Sedientos de Dios
Juan, un joven de Madrid

De Perú me han llamado la atención muchas cosas: la belleza de los paisajes, la inmensidad de los Andes, lo delicioso y peculiar de la gastronomía – Cuy incluido–, el encanto de su arquitectura…, pero más que cualquier otra cosa, la fe de sus habitantes y la alegría de sus niños. Lo primero, porque me ha impactado ver cómo esperan con ilusión la llegada de los misioneros todos los años. Cuando me dijeron que tres sacerdotes atienden a doscientos pueblos, creía que era una hipérbole; pero es literalmente cierto. Sin embargo, lo alucinante no es esto, sino que a pesar de lo difícil que lo tienen para recibir los sacramentos, mantienen una fe de verdad. Precisamente porque valoran lo importante que es aquello que les falta, como un sediento cuando no tiene agua.
Yo también tengo sed de Dios, pero estoy acostumbrado a recibir los sacramentos siempre que quiera, y no valoro lo suficiente lo grande que es eso. Por esto el ejemplo de los habitantes de Morán me ha ayudado a ser más agradecido con el Señor, y a vivir los sacramentos como el regalo que son.
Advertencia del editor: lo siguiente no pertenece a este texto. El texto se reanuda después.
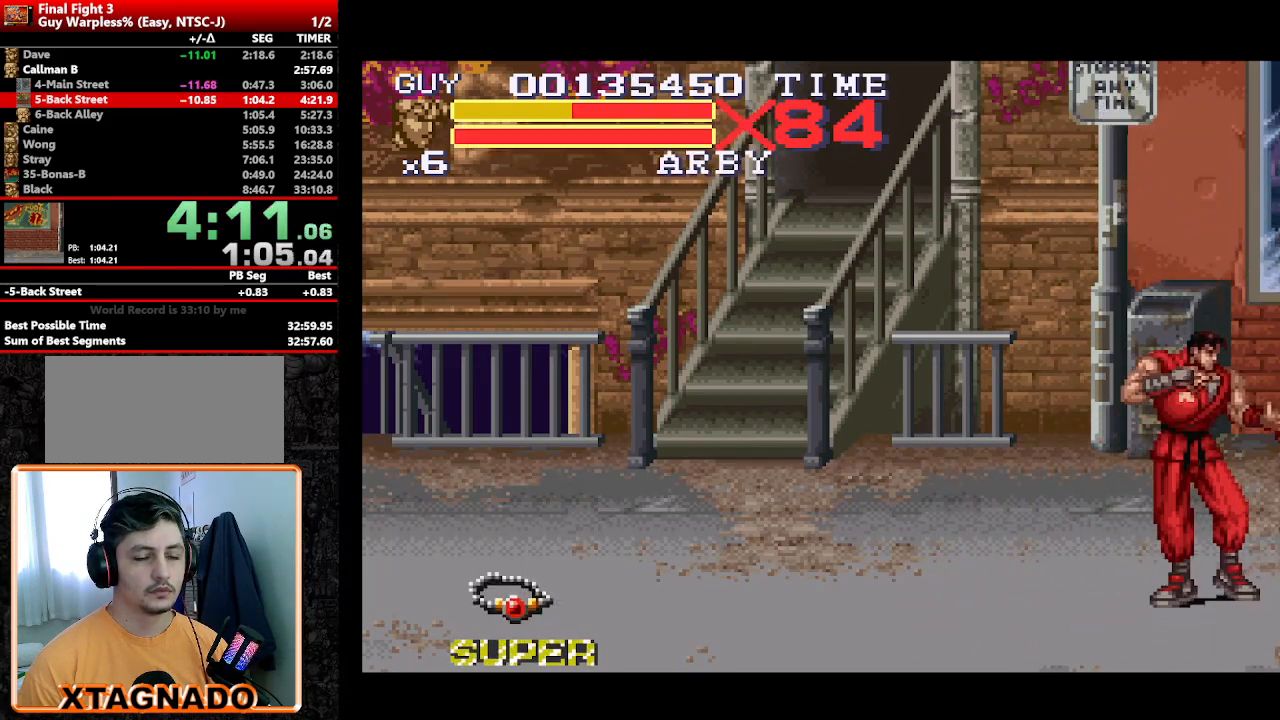
{"buttons": ["DPAD_RIGHT"], "events": [[33, "DPAD_RIGHT", "up"], [83, "DPAD_RIGHT", "down"], [183, "DPAD_DOWN", "down"], [433, "DPAD_DOWN", "up"]]}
En cuanto a los niños…, he podido entender mejor la naturaleza del amor, y por tanto de Dios, gracias a ellos. Muchas veces tengo la tentación de verle más con la cabeza que con el corazón, y también de buscar mi felicidad en ideas abstractas y en lo utópico. Frente a esto, en Morán he sido feliz recibiendo su cariño y sintiendo su alegría.
Impacta comprobar que son mucho más felices que los niños –y por supuesto los adultos– de España; y que lo son sin tabletas ni consolas, jugando a las “chungas” –canicas– o disparando con el tirachinas, y a pesar de vivir con mucha humildad. Evidencian, aunque suene a tópico, que Dios habita en lo sencillo, y que por ello la riqueza occidental nos aparta de él y nos aleja de la felicidad. Dostoievski comparaba el amor de Dios y a Dios con lo que siente una madre la primera vez que ve sonreír a su hijo. A mis hijos no, porque no los tengo, pero a los niños de Morán sí que les he visto sonreír con esa fuerza y belleza: cuando me abrazaban al despedirse todos los días, al tirarme de la barba, al agradecerme que les diera unos simples hilos para hacer pulseras…pero sobretodo, Dios me regaló un momento que me ha marcado. Durante una misa, una niña pequeña se sentó a mi lado, y durante la Comunión me cogió de la mano y me llevó hasta el sacerdote (no solamente para que yo comulgara, también para que ella pudiera ponerse agua bendita). Me pareció un símbolo muy bonito de lo que es el camino del cristiano: dejarse guiar por las personas buenas y sencillas, porque ellas nos conducen hasta Dios.
Dios está en lo concreto, porque solamente en esa dimensión se puede vivir el amor; y por esta razón me han acercado a Él.